The enhanced sliding action can be demonstrated by the way a 'Slip and Slide' functions. This slick piece of plastic does not allow a body to slide over it until a film of water is present. A small amount of water is retained by the plastic surface as well as by the skin and clothing of the 'slidee'. With water running over this slick surface, a body will very easily slide for an extended distance. If the surface sheds water, the effect would not be as dramatic. The layers of water moving at different speeds act like little rollers that allow free movement. The dry film lubricant creates the same effect by retaining a small amount of slower moving oil on the coated surface, thus allowing easier movement of the parts.

Another function also is when the oil film would normally break down either due to pressure or the effect of high heat on the lubricant and allow metal to metal contact. The bonded coating does not breakdown nor cold flow at higher pressure nor is it significantly affected by high temperatures, thus maintaining a lubricious film between the mating surfaces inhibiting metal to metal contact. This film provides a second layer of protection that normally will lubricate at loads in excess of the 'crush' or deformation point of the base metal. This is especially critical at start-up when a well-defined mating surface is desired and excessive wear due to lack of lubrication can do significant damage. Camshafts especially benefit from the application of a bonded lubricant at start-up, where a cam can be damaged if the lubricating film is not maintained during break-in.

When we combine these features, not only do we see better mating surfaces, we can also expect to see less wear; reduced friction and attendant powers gains as well as longer part life. In addition, this can allow the Performance Engine Builder to reduce the amount of oil flowing to these parts, thus directing more of the oil flow to the crank assembly.

The general concern about wheels is not so much the temperature the wheel itself sees, but tire temperature. Tire temperature is affected by the contact between the tire and the track which generates heat and the heat the wheel absorbs from the brake system. What we want to do is manage that heat. Heat off the track is a little more difficult, though we normally will see competitors actually try to heat up their tires when they have been as an example, driving under caution.

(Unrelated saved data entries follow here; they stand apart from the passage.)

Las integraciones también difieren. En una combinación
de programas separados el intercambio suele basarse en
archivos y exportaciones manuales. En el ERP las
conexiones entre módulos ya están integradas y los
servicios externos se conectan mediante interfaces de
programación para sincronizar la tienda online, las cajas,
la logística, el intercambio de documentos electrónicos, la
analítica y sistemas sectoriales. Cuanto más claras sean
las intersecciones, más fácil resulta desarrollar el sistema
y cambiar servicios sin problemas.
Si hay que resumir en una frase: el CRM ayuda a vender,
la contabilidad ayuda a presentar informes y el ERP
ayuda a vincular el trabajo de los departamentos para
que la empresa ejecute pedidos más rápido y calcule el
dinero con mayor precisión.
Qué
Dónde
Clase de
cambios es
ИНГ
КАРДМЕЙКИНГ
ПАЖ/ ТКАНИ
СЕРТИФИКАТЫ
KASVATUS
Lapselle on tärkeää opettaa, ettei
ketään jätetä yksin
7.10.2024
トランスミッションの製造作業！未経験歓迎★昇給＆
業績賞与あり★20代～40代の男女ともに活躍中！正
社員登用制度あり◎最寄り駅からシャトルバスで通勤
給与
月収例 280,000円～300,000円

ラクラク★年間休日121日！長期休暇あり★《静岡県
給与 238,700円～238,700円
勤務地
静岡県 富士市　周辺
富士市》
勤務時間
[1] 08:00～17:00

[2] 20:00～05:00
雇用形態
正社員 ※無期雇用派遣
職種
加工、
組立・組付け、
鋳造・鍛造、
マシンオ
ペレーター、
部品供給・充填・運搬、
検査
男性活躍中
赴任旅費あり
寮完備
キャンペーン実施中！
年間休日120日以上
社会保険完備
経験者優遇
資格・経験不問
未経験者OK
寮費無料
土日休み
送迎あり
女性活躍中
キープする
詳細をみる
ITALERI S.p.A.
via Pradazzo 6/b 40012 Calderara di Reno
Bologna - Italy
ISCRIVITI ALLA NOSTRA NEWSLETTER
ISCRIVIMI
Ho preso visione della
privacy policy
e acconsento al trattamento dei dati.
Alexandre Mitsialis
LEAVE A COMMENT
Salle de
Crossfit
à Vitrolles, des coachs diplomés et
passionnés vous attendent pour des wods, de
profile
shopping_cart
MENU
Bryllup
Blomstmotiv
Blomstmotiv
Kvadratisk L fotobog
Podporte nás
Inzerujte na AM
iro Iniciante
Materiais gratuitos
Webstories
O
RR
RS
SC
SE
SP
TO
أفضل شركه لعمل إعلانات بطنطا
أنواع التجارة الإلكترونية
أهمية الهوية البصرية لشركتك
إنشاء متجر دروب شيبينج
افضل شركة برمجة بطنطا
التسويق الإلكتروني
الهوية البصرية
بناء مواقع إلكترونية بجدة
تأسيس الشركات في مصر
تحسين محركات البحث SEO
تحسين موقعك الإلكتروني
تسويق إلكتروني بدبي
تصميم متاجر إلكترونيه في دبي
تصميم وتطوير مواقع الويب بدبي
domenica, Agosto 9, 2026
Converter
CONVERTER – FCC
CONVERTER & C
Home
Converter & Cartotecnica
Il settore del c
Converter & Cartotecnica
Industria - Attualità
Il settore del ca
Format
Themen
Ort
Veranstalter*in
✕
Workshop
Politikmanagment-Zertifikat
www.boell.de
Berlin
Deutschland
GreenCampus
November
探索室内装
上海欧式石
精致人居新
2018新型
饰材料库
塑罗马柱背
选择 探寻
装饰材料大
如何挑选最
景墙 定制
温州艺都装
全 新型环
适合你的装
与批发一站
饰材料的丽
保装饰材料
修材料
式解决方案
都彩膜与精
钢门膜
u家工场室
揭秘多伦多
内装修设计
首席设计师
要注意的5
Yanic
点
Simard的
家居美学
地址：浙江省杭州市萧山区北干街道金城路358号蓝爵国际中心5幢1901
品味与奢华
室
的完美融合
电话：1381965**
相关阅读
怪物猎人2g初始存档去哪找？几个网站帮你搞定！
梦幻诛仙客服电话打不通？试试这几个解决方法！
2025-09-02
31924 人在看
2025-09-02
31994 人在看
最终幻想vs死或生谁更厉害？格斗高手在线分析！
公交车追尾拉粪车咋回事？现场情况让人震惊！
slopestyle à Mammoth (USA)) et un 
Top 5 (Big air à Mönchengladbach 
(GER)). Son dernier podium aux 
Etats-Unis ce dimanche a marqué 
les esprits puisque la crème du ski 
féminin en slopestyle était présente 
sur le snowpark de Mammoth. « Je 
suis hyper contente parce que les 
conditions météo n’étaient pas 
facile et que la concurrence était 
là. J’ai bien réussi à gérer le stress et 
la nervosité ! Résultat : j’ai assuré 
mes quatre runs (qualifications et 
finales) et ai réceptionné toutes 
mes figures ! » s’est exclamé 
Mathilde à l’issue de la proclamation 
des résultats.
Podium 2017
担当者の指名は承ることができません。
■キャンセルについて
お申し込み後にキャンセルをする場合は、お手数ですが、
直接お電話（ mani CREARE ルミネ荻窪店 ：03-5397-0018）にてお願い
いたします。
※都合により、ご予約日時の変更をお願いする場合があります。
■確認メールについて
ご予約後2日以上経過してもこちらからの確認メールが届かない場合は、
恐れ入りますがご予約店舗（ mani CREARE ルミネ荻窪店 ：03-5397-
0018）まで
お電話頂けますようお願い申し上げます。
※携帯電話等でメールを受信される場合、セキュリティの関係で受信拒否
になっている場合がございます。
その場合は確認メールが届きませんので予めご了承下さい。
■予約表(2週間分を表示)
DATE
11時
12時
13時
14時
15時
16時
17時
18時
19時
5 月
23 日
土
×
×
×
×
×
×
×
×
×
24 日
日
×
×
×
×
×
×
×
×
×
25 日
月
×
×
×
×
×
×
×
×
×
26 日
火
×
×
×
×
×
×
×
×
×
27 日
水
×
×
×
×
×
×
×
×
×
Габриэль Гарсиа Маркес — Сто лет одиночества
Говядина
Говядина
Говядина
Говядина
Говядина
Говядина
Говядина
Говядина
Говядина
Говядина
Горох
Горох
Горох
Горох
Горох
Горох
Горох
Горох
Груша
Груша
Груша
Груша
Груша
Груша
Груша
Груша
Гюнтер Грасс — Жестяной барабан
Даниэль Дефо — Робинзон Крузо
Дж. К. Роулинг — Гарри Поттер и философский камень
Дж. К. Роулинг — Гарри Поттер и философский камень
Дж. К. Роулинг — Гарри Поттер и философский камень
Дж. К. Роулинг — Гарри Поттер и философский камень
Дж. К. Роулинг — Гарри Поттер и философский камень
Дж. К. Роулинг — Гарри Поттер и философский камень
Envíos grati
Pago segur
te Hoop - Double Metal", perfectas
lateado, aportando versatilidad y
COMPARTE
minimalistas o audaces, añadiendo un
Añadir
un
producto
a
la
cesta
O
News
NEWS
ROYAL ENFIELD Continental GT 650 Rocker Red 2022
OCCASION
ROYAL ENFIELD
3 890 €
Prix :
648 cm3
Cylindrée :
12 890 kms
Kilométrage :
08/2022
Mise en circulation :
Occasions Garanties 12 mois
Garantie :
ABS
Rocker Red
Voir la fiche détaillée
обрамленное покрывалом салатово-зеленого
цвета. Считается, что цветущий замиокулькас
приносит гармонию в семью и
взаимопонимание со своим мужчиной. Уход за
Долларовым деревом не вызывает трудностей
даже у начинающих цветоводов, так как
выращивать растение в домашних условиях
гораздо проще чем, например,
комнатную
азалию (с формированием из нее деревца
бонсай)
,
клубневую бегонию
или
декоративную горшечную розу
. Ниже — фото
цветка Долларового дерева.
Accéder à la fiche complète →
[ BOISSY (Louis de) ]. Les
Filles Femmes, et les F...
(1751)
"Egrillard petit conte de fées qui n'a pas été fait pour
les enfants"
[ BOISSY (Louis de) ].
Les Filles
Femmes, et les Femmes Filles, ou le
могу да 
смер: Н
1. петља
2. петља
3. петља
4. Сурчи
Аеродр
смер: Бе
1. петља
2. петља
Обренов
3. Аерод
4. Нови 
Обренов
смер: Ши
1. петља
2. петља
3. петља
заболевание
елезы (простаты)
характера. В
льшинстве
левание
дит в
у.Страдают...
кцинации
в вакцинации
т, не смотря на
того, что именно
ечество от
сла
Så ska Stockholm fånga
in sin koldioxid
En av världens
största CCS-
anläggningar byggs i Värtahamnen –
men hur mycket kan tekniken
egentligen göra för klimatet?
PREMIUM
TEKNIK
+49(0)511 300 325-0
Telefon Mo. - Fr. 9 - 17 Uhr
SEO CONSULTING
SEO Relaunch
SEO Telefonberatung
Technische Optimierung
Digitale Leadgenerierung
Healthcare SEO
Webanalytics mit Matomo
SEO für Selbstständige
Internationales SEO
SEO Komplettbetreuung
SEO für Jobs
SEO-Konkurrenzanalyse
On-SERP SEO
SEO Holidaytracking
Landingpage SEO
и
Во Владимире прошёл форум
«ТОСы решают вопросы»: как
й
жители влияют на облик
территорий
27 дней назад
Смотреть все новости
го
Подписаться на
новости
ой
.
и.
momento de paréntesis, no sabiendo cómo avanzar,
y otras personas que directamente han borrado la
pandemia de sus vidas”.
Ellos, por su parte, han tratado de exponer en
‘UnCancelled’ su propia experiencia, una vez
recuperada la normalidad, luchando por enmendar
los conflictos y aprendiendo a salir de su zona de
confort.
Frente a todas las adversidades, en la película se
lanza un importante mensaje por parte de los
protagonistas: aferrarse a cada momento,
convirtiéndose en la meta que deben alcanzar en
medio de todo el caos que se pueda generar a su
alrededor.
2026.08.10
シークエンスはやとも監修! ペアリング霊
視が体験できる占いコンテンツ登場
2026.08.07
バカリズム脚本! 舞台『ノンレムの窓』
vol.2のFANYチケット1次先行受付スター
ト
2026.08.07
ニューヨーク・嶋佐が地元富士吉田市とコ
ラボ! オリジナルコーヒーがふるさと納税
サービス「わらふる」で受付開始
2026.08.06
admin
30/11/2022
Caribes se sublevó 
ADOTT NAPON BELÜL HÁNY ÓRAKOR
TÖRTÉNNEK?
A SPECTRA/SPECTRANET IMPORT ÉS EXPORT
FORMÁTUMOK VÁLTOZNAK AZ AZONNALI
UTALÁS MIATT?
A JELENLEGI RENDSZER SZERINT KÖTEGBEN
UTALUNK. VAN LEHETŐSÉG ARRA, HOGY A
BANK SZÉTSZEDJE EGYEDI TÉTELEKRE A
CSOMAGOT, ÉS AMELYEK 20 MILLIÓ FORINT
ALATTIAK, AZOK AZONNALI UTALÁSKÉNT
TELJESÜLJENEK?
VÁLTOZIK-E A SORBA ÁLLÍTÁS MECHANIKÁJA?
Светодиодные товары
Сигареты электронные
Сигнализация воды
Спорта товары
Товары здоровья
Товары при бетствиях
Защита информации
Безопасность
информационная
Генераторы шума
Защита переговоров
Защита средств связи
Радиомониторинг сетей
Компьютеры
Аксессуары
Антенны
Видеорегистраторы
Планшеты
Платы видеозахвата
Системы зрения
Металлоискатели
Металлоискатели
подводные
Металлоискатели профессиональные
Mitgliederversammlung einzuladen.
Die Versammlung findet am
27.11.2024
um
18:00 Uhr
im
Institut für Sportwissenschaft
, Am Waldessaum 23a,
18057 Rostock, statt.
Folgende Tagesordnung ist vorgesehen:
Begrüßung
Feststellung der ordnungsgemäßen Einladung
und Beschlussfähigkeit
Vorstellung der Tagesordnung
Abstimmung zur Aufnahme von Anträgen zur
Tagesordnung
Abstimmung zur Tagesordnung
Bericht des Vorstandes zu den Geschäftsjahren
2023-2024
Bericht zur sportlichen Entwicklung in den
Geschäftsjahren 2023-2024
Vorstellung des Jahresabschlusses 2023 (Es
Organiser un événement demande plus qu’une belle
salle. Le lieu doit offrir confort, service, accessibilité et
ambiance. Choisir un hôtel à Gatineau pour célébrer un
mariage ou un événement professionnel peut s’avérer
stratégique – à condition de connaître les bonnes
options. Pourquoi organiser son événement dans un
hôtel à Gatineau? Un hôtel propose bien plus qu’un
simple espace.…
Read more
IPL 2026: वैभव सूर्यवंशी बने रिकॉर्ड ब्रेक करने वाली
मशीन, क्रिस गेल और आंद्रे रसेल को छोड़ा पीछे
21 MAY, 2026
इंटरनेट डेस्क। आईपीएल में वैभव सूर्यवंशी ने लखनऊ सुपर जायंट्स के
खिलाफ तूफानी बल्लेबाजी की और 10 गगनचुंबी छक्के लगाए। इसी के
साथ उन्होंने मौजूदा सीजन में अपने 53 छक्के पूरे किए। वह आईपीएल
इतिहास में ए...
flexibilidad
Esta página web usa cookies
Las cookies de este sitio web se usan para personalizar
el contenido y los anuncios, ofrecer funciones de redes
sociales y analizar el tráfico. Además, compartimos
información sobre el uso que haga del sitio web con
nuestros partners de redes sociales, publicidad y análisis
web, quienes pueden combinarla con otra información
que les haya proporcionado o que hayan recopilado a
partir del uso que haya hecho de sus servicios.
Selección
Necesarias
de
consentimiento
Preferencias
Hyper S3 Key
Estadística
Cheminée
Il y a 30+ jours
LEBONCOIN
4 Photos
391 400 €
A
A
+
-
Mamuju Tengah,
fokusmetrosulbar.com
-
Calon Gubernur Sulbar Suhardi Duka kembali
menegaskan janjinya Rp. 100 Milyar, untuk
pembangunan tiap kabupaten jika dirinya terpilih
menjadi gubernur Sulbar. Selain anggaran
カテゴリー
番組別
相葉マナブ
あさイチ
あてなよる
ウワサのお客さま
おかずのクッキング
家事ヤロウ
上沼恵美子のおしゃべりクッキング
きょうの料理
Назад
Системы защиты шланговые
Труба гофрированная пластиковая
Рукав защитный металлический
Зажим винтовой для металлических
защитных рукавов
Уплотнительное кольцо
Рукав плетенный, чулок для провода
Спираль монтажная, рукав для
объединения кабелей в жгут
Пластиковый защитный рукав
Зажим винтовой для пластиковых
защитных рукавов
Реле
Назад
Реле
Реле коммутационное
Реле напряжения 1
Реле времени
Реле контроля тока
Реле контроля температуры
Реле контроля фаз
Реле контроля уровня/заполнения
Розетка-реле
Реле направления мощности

With the wheel being bolted directly to the brake system, it itself becomes a heat sink. It is going to absorb heat. The question is: how are we going to manage that heat? The inside bell of the wheel, which is turned towards the breaking system, would be coated with a thermal barrier coating.

A thermal barrier can also be applied to the rim. When the tire seals to the wheel, the rim area is in contact with the air inside the tire. You can reduce the amount of heat that transfers from the wheel into the air contained inside the tire. While a thermal barrier are very good at blocking heat, a certain amount level of heat will always penetrate them. The wheel is going to pick up temperature, just not as much as normal. By coating the rim, we are going to further reduce the heat that goes into the wheel itself, from entering the air in the tire.

Coating the outside bell (exterior) of the wheel with a thermal dispersant, the surface becomes a radiating surface. Again, the heat that gets into the wheel will be transferred faster to the air stream, there by allowing the wheel to run cooler. This also means the tire runs cooler. The heat transferred from the brakes will be drawn away from the brakes faster, helping to reduce the brake temperature.

This has also been shown to provide effective on over the road trucks that are subject to severe loads on their brakes as they are headed down steep grades. We have a special high heat thermal dispersant for these applications. It has improved pad life, braking efficiency, reduced cracking of rotors and has even shown an improvement in tire life through the use of these coatings.